WORK ITEM: Every record below should be transcribed exactly. Omit the images.

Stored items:
____

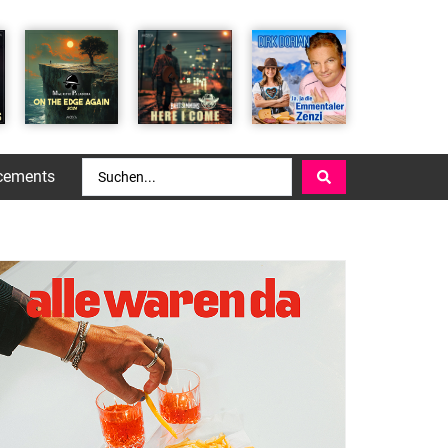
cements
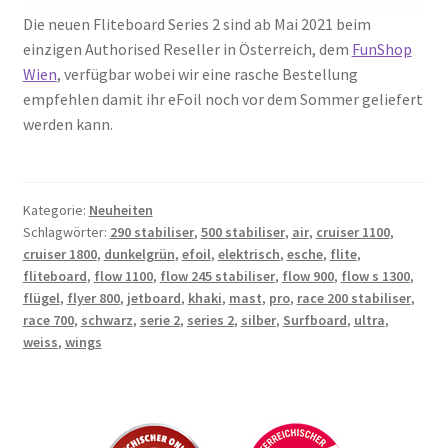
Die neuen Fliteboard Series 2 sind ab Mai 2021 beim
einzigen Authorised Reseller in Österreich, dem
FunShop
Wien
, verfügbar wobei wir eine rasche Bestellung
empfehlen damit ihr eFoil noch vor dem Sommer geliefert
werden kann.
Kategorie:
Neuheiten
Schlagwörter:
290 stabiliser
,
500 stabiliser
,
air
,
cruiser 1100
,
cruiser 1800
,
dunkelgrün
,
efoil
,
elektrisch
,
esche
,
flite
,
fliteboard
,
flow 1100
,
flow 245 stabiliser
,
flow 900
,
flow s 1300
,
flügel
,
flyer 800
,
jetboard
,
khaki
,
mast
,
pro
,
race 200 stabiliser
,
race 700
,
schwarz
,
serie 2
,
series 2
,
silber
,
Surfboard
,
ultra
,
weiss
,
wings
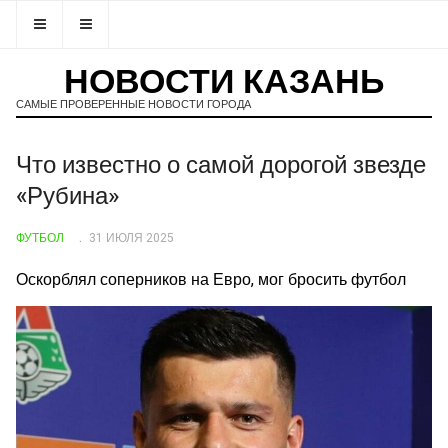
НОВОСТИ КАЗАНЬ
САМЫЕ ПРОВЕРЕННЫЕ НОВОСТИ ГОРОДА
Что известно о самой дорогой звезде
«Рубина»
ФУТБОЛ
31 ИЮЛЯ 2025
Оскорблял соперников на Евро, мог бросить футбол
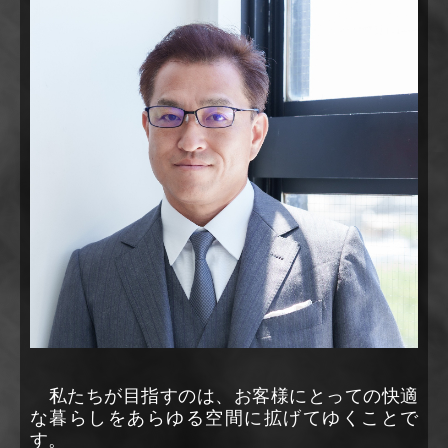
遮熱工事
施工例
News＆Topics
建築のセカンドオピニオン
中和工建通信２
中和工建通信１
採用情報
お問合せ
なかわファーム
Links
私たちが目指すのは、お客様にとっての快適
新舗装材インターロック
な暮らしをあらゆる空間に拡げてゆくことで
す。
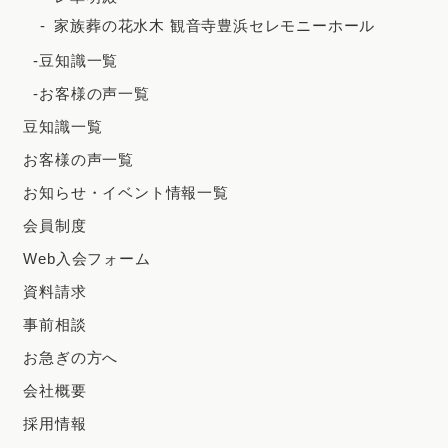
家族葬の花水木 観音寺豊浜セレモニーホール
-豆知識一覧
-お客様の声一覧
豆知識一覧
お客様の声一覧
お知らせ・イベント情報一覧
会員制度
Web入会フォーム
資料請求
事前相談
お急ぎの方へ
会社概要
採用情報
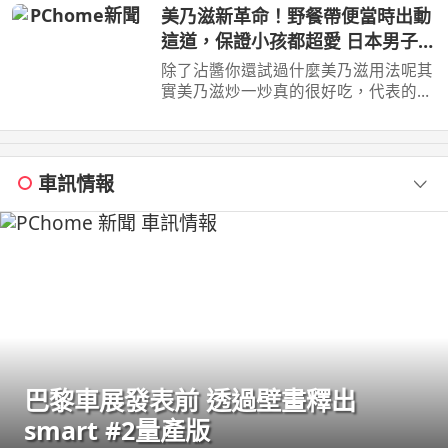
包。 它不只外型 ...
美乃滋新革命！野餐帶便當時出動
這道，保證小孩都超愛 日本男子的
家庭料理 TASTY NOTE
除了沾醬你還試過什麼美乃滋用法呢其
實美乃滋炒一炒真的很好吃，代表的料
理便是，但是今天我不用蝦仁，改成 ...
車訊情報
巴黎車展發表前 透過壁畫釋出
smart #2量產版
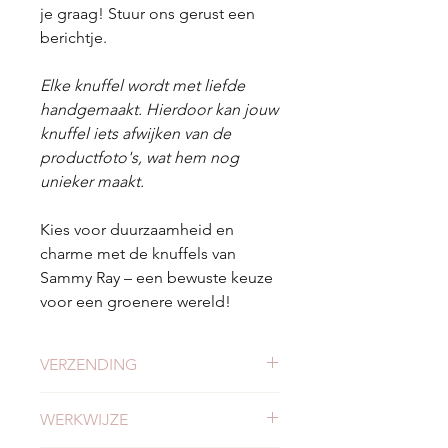
je graag! Stuur ons gerust een
berichtje.
Elke knuffel wordt met liefde
handgemaakt. Hierdoor kan jouw
knuffel iets afwijken van de
productfoto's, wat hem nog
unieker maakt.
Kies voor duurzaamheid en
charme met de knuffels van
Sammy Ray – een bewuste keuze
voor een groenere wereld!
VERZENDING
Check
hier
alles over verzending en
WERKWIJZE
levertijden.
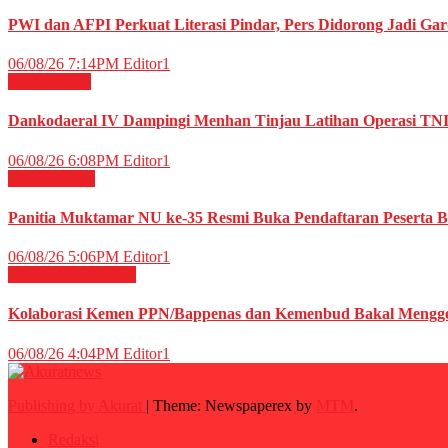
PWI dan AFPI Perkuat Literasi Pindar, Pers Didorong Jadi Gar
06/08/26 7:14PM
Editor1
Militer
News
Dankodaeral IV Dampingi Menhan Tinjau Latihan Operasi TNI 
06/08/26 6:08PM
Editor1
Daerah
News
Panitia Muktamar NU ke-35 Resmi Buka Pendaftaran Peserta
06/08/26 5:06PM
Editor1
Budaya
HIBURAN
Kolaborasi Kemen PPN/Bappenas dan Kemenbud Bakal Menggel
06/08/26 4:04PM
Editor1
Publishing by Akurat
|
Theme: Newspaperex by
MTM
.
Redaksi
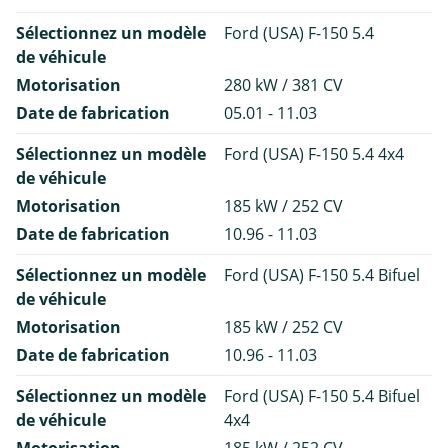
Sélectionnez un modèle
Ford (USA) F-150 5.4
de véhicule
Motorisation
280 kW / 381 CV
Date de fabrication
05.01 - 11.03
Sélectionnez un modèle
Ford (USA) F-150 5.4 4x4
de véhicule
Motorisation
185 kW / 252 CV
Date de fabrication
10.96 - 11.03
Sélectionnez un modèle
Ford (USA) F-150 5.4 Bifuel
de véhicule
Motorisation
185 kW / 252 CV
Date de fabrication
10.96 - 11.03
Sélectionnez un modèle
Ford (USA) F-150 5.4 Bifuel
de véhicule
4x4
Motorisation
185 kW / 252 CV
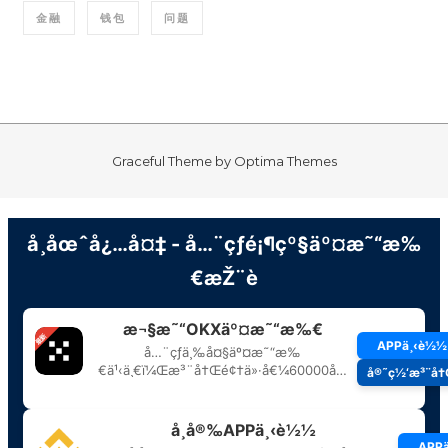
金融
钱包
问题
Graceful Theme by
Optima Themes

____

RESPONSE TO THIS EXERCISE:
cements
Die neuen Fliteboard Series 2 sind ab Mai 2021 beim
einzigen Authorised Reseller in Österreich, dem
FunShop
Wien
, verfügbar wobei wir eine rasche Bestellung
empfehlen damit ihr eFoil noch vor dem Sommer geliefert
werden kann.
Kategorie:
Neuheiten
Schlagwörter:
290 stabiliser
,
500 stabiliser
,
air
,
cruiser 1100
,
cruiser 1800
,
dunkelgrün
,
efoil
,
elektrisch
,
esche
,
flite
,
fliteboard
,
flow 1100
,
flow 245 stabiliser
,
flow 900
,
flow s 1300
,
flügel
,
flyer 800
,
jetboard
,
khaki
,
mast
,
pro
,
race 200 stabiliser
,
race 700
,
schwarz
,
serie 2
,
series 2
,
silber
,
Surfboard
,
ultra
,
weiss
,
wings
НОВОСТИ КАЗАНЬ
САМЫЕ ПРОВЕРЕННЫЕ НОВОСТИ ГОРОДА
Что известно о самой дорогой звезде
«Рубина»
ФУТБОЛ
31 ИЮЛЯ 2025
Оскорблял соперников на Евро, мог бросить футбол
遮熱工事
施工例
News＆Topics
建築のセカンドオピニオン
中和工建通信２
中和工建通信１
採用情報
お問合せ
なかわファーム
Links
私たちが目指すのは、お客様にとっての快適
新舗装材インターロック
な暮らしをあらゆる空間に拡げてゆくことで
す。
家族葬の花水木 観音寺豊浜セレモニーホール
-豆知識一覧
-お客様の声一覧
豆知識一覧
お客様の声一覧
お知らせ・イベント情報一覧
会員制度
Web入会フォーム
資料請求
事前相談
お急ぎの方へ
会社概要
採用情報
包。 它不只外型 ...
美乃滋新革命！野餐帶便當時出動
這道，保證小孩都超愛 日本男子的
家庭料理 TASTY NOTE
除了沾醬你還試過什麼美乃滋用法呢其
實美乃滋炒一炒真的很好吃，代表的料
理便是，但是今天我不用蝦仁，改成 ...
車訊情報
巴黎車展發表前 透過壁畫釋出
smart #2量產版
je graag! Stuur ons gerust een
berichtje.
Elke knuffel wordt met liefde
handgemaakt. Hierdoor kan jouw
knuffel iets afwijken van de
productfoto's, wat hem nog
unieker maakt.
Kies voor duurzaamheid en
charme met de knuffels van
Sammy Ray – een bewuste keuze
voor een groenere wereld!
VERZENDING
Check
hier
alles over verzending en
WERKWIJZE
levertijden.
PWI dan AFPI Perkuat Literasi Pindar, Pers Didorong Jadi Gar
06/08/26 7:14PM
Editor1
Militer
News
Dankodaeral IV Dampingi Menhan Tinjau Latihan Operasi TNI 
06/08/26 6:08PM
Editor1
Daerah
News
Panitia Muktamar NU ke-35 Resmi Buka Pendaftaran Peserta
06/08/26 5:06PM
Editor1
Budaya
HIBURAN
Kolaborasi Kemen PPN/Bappenas dan Kemenbud Bakal Menggel
06/08/26 4:04PM
Editor1
Publishing by Akurat
|
Theme: Newspaperex by
MTM
.
Redaksi
Sélectionnez un modèle
Ford (USA) F-150 5.4
de véhicule
Motorisation
280 kW / 381 CV
Date de fabrication
05.01 - 11.03
Sélectionnez un modèle
Ford (USA) F-150 5.4 4x4
de véhicule
Motorisation
185 kW / 252 CV
Date de fabrication
10.96 - 11.03
Sélectionnez un modèle
Ford (USA) F-150 5.4 Bifuel
de véhicule
Motorisation
185 kW / 252 CV
Date de fabrication
10.96 - 11.03
Sélectionnez un modèle
Ford (USA) F-150 5.4 Bifuel
de véhicule
4x4
Motorisation
185 kW / 252 CV
金融
钱包
问题
Graceful Theme by
Optima Themes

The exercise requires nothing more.